§ Prompt:
Copy out all of the following material line for line, changing nothing.

[Collected data]

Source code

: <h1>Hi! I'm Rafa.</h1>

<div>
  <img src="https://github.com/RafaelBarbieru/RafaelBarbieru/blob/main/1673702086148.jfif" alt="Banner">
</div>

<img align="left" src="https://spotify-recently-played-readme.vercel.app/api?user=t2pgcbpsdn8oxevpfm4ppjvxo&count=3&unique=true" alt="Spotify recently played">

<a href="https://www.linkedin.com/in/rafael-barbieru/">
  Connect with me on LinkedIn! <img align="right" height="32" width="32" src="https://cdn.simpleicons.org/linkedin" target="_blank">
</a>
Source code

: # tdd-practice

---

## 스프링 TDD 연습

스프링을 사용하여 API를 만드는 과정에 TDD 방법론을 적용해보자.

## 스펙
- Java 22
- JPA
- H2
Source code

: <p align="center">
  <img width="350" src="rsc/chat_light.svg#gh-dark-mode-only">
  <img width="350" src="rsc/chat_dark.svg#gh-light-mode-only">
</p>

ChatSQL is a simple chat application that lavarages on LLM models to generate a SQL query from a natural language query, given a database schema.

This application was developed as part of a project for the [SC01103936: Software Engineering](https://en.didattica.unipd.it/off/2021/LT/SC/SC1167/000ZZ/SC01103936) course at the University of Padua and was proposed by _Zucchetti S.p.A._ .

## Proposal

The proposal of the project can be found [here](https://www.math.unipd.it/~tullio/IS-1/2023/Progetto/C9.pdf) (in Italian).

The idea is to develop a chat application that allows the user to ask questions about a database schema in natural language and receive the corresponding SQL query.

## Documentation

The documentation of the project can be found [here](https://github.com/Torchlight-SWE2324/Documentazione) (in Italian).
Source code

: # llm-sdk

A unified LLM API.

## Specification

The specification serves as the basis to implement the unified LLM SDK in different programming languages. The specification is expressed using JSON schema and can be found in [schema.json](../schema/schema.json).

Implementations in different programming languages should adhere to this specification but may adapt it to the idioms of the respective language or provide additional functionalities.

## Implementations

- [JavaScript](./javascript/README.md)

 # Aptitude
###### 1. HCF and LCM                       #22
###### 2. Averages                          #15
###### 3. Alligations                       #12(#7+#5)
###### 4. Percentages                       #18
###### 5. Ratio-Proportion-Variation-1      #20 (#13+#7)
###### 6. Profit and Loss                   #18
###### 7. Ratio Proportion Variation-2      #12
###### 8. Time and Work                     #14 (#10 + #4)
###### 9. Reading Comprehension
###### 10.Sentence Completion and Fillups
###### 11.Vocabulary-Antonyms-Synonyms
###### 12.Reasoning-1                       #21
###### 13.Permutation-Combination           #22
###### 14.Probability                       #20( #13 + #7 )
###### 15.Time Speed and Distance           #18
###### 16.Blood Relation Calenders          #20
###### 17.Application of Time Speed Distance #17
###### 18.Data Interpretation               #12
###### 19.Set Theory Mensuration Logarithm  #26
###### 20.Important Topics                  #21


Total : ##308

§ Task result:
Source code

: <h1>Hi! I'm Rafa.</h1>

<div>
  <img src="https://github.com/RafaelBarbieru/RafaelBarbieru/blob/main/1673702086148.jfif" alt="Banner">
</div>

<img align="left" src="https://spotify-recently-played-readme.vercel.app/api?user=t2pgcbpsdn8oxevpfm4ppjvxo&count=3&unique=true" alt="Spotify recently played">

<a href="https://www.linkedin.com/in/rafael-barbieru/">
  Connect with me on LinkedIn! <img align="right" height="32" width="32" src="https://cdn.simpleicons.org/linkedin" target="_blank">
</a>
Source code

: # tdd-practice

---

## 스프링 TDD 연습

스프링을 사용하여 API를 만드는 과정에 TDD 방법론을 적용해보자.

## 스펙
- Java 22
- JPA
- H2
Source code

: <p align="center">
  <img width="350" src="rsc/chat_light.svg#gh-dark-mode-only">
  <img width="350" src="rsc/chat_dark.svg#gh-light-mode-only">
</p>

ChatSQL is a simple chat application that lavarages on LLM models to generate a SQL query from a natural language query, given a database schema.

This application was developed as part of a project for the [SC01103936: Software Engineering](https://en.didattica.unipd.it/off/2021/LT/SC/SC1167/000ZZ/SC01103936) course at the University of Padua and was proposed by _Zucchetti S.p.A._ .

## Proposal

The proposal of the project can be found [here](https://www.math.unipd.it/~tullio/IS-1/2023/Progetto/C9.pdf) (in Italian).

The idea is to develop a chat application that allows the user to ask questions about a database schema in natural language and receive the corresponding SQL query.

## Documentation

The documentation of the project can be found [here](https://github.com/Torchlight-SWE2324/Documentazione) (in Italian).
Source code

: # llm-sdk

A unified LLM API.

## Specification

The specification serves as the basis to implement the unified LLM SDK in different programming languages. The specification is expressed using JSON schema and can be found in [schema.json](../schema/schema.json).

Implementations in different programming languages should adhere to this specification but may adapt it to the idioms of the respective language or provide additional functionalities.

## Implementations

- [JavaScript](./javascript/README.md)

 # Aptitude
###### 1. HCF and LCM                       #22
###### 2. Averages                          #15
###### 3. Alligations                       #12(#7+#5)
###### 4. Percentages                       #18
###### 5. Ratio-Proportion-Variation-1      #20 (#13+#7)
###### 6. Profit and Loss                   #18
###### 7. Ratio Proportion Variation-2      #12
###### 8. Time and Work                     #14 (#10 + #4)
###### 9. Reading Comprehension
###### 10.Sentence Completion and Fillups
###### 11.Vocabulary-Antonyms-Synonyms
###### 12.Reasoning-1                       #21
###### 13.Permutation-Combination           #22
###### 14.Probability                       #20( #13 + #7 )
###### 15.Time Speed and Distance           #18
###### 16.Blood Relation Calenders          #20
###### 17.Application of Time Speed Distance #17
###### 18.Data Interpretation               #12
###### 19.Set Theory Mensuration Logarithm  #26
###### 20.Important Topics                  #21


Total : ##308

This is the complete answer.